Mothers are Hypocrites
And children are our biggest mirrors.
If you haven't actually used the words do as I say, not as I do, surely you've heard them. As much as I hate to admit it, becoming a mother helped me understand this saying more than I would prefer.
With our 8-year-old son still at an age of unlimited energy, he is also at that age; the tender stage of transition between still cuddling in our arms at night and telling us how exceptionally lame we are in the morning. Perhaps not in those words, but suffice it to say that he feels far more intelligent than his parents and many days, it is common for me to waiver from you're the sweetest boy in the world to I'm raising a monster within minutes.
I never realized how little I knew about myself until I became a mother. I never knew I could change a dirty diaper at 3 a.m. without vomiting, fight off midnight monsters with my stories, or that my two arms are capable of carrying a load for four.
Becoming a mother changes a lot. But it doesn’t change everything.
Of all the lessons we try to teach our child, those I hold with highest importance are the lessons I am still trying to learn myself.
I always tell him I love you just the way you are, but fight my own reflection in the mirror.
I promise my son anything is possible, while tightly holding hands with hopelessness.
I remind him to stay true to and believe in himself, while I struggle with my own self-esteem.
I remind him to always try his best and to never-ever give up, while I raise my white flag in the air.
As it turns out, children are capable of teaching us too and there are times when he catches me off-guard with a lesson of my own.
This Mother’s Day was one such example. Sunday, May 14th was a special morning with cards, flowers, and a little extra sugar to remind me I’m loved. But it was after his Sunday school class when I received the following:
Lesson number one came with the first line as tears welled in my eyes.
But it was No. 4 that knocked me off my feet.
I like that you will write books.
I haven’t yet shared with you all of my writing dreams. Or my writing struggles. I have, however, shared some of them with my son. I want him to know that parents have dreams too. I want him to know that finding your passion is important at any age. And, as difficult as it is, I want him to see that sometimes you have to work really, really hard to make them come true.
The part I haven’t yet taught myself is how to keep going in the face of severe disappointment and what he doesn’t know is the rejection I have experienced, while completely normal for a writer, has been dream-crushing.
I have learned for myself none of the lessons I’m trying to teach him and in recent months have experienced some of my darkest moments of hopelessness.
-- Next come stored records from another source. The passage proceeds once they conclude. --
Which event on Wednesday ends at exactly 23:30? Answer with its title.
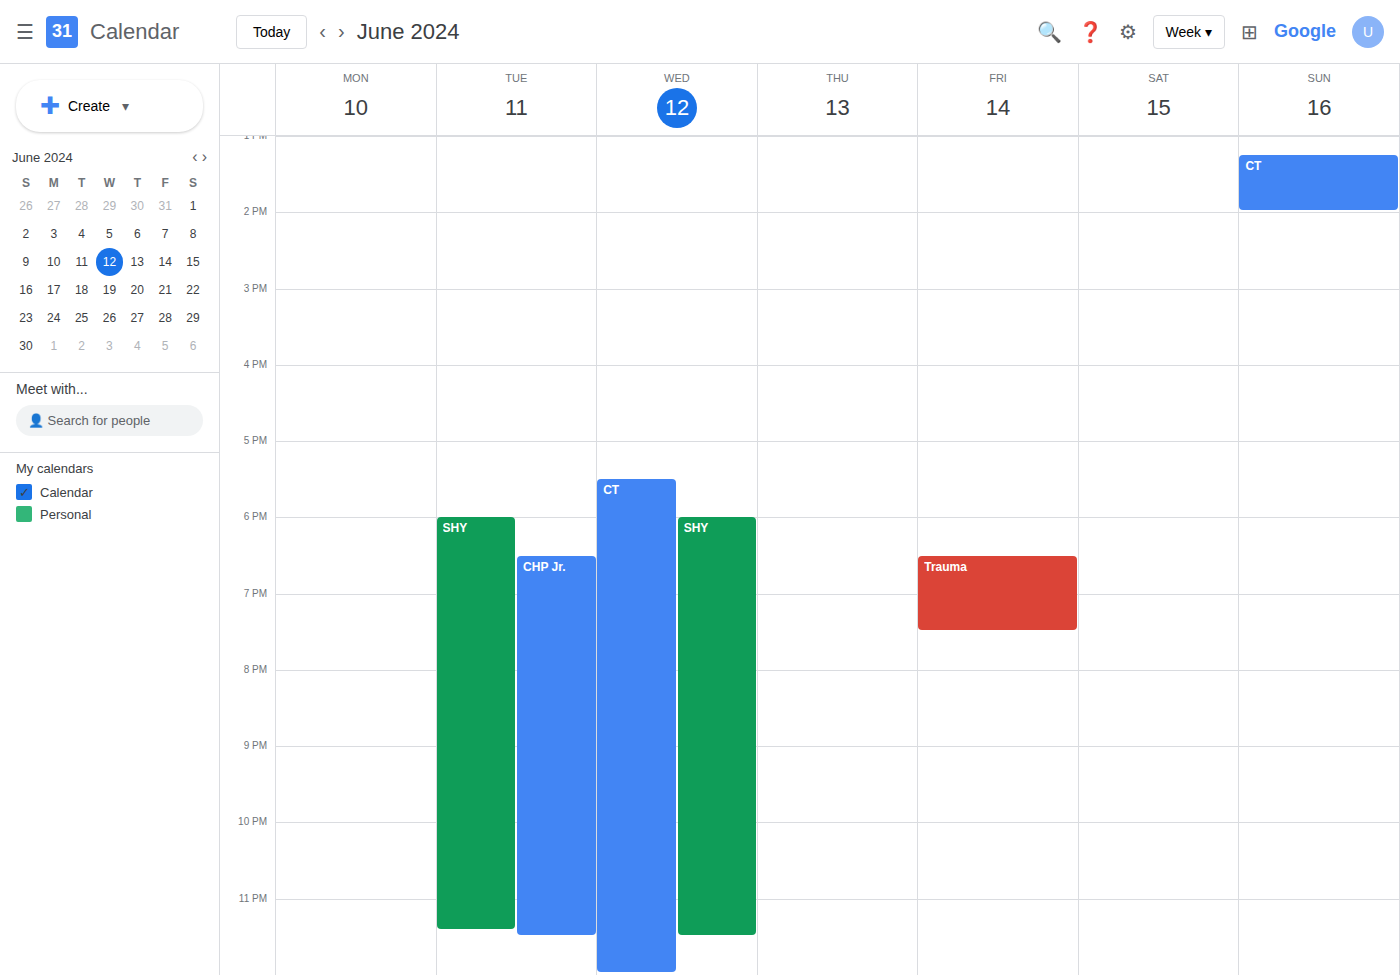
"SHY"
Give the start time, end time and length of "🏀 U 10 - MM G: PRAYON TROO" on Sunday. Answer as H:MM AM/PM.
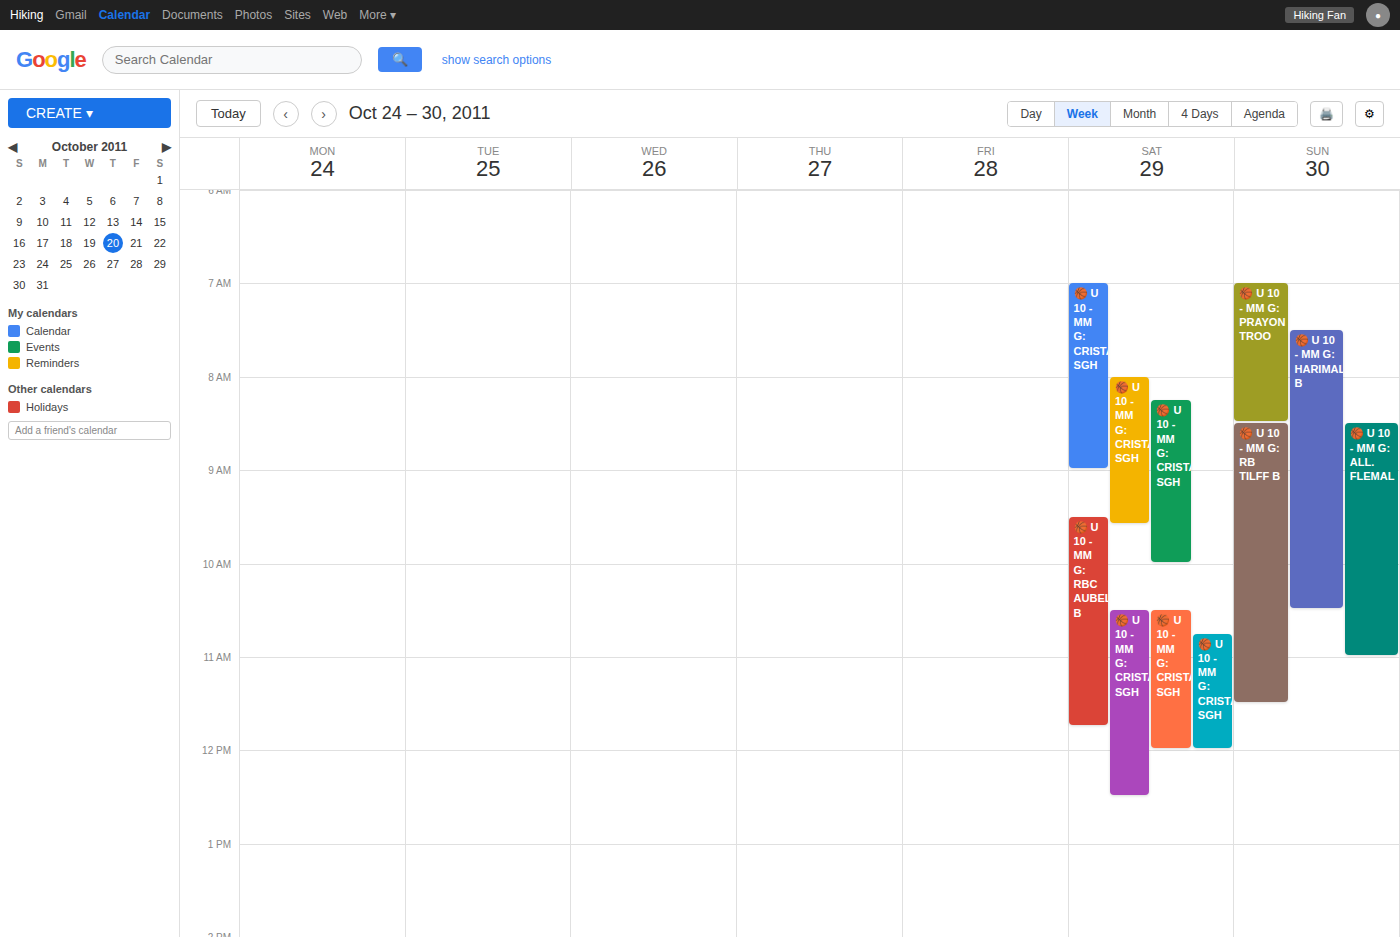
7:00 AM to 8:30 AM, 1 hour 30 minutes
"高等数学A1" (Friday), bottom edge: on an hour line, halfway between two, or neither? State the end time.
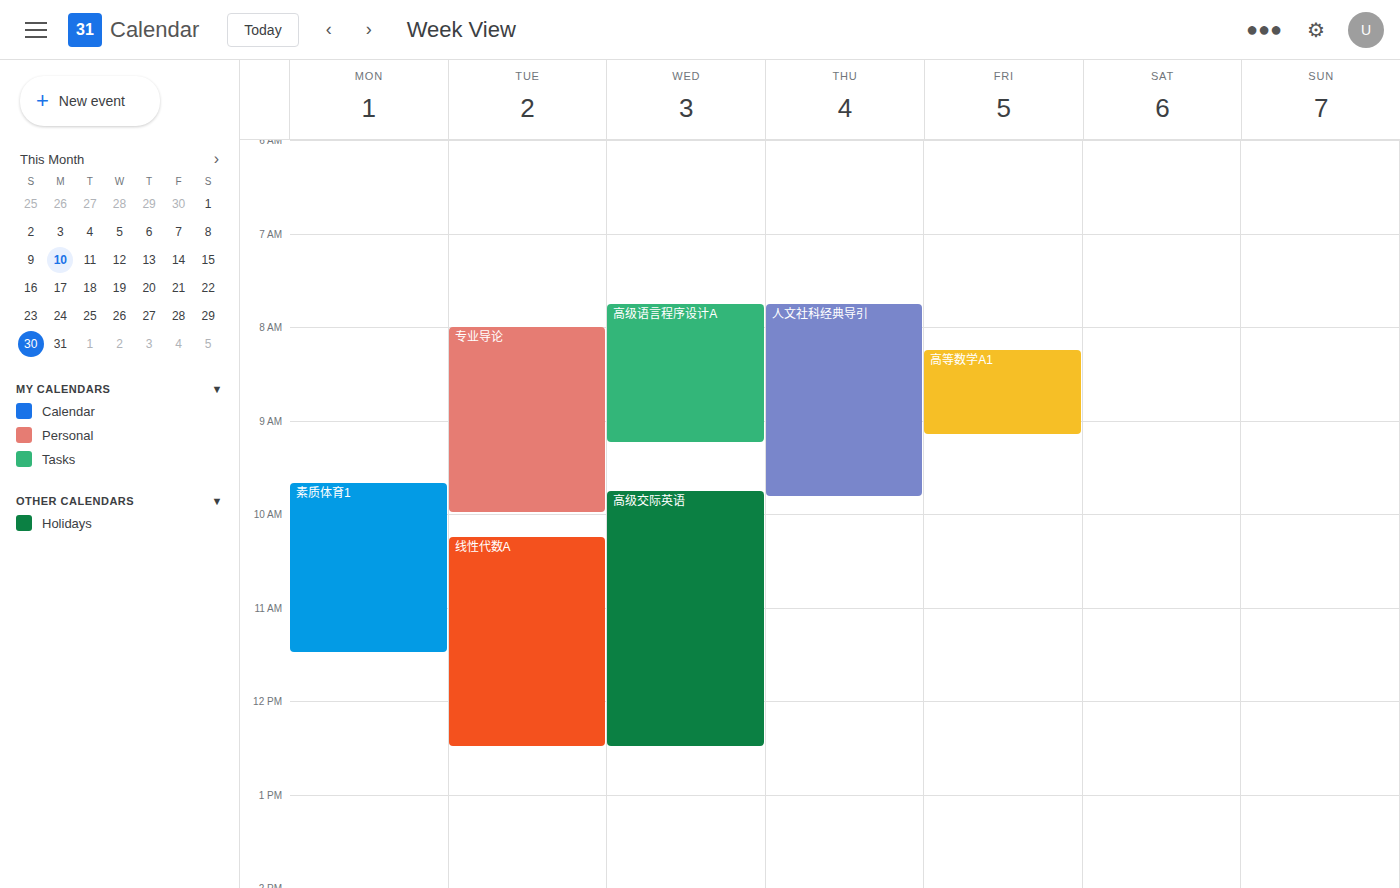
9:10 AM -- neither: 10 minutes below the 9 AM line and 50 minutes above the 10 AM line.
I haven’t believed in myself. I haven’t believed that anything is possible. And I haven’t even stayed true to who I am in the process.
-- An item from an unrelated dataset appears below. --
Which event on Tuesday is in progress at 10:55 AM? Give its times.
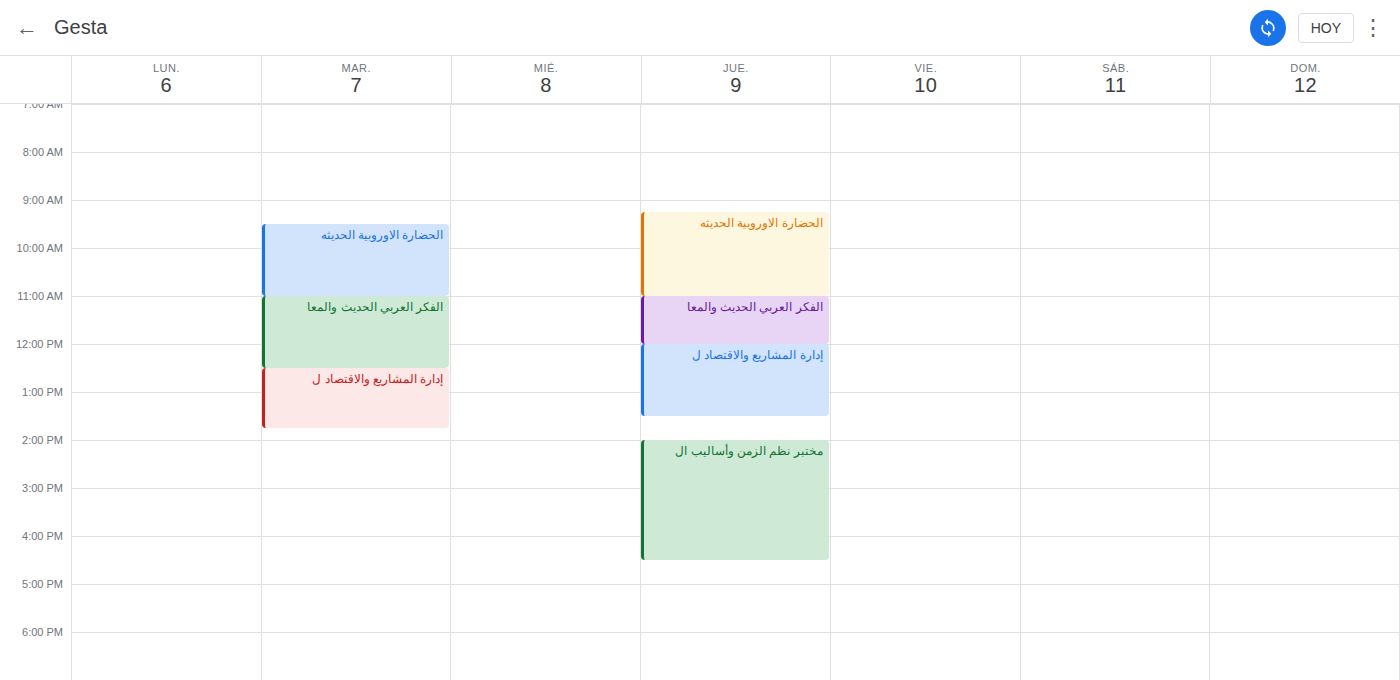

I like that you will write books.
His words simultaneously woke me up and healed my wounds. My 8 year-old is proud of the fact his mother wants to write books. Even more, he believes I will.
This is the conversation we had a day after the launch of this site:
Me: Did you know that mommy now has a web site for my writing?
Son: Really?! You mean one you can go on?!
Son: (with a smile that could light the world on fire) Are you going to be an author?
What I cannot bear to tell him is - I really don’t know.
Some days, I struggle to even hope.
So, for now, all I can say is: I’m trying, Buddy. I’m trying my best.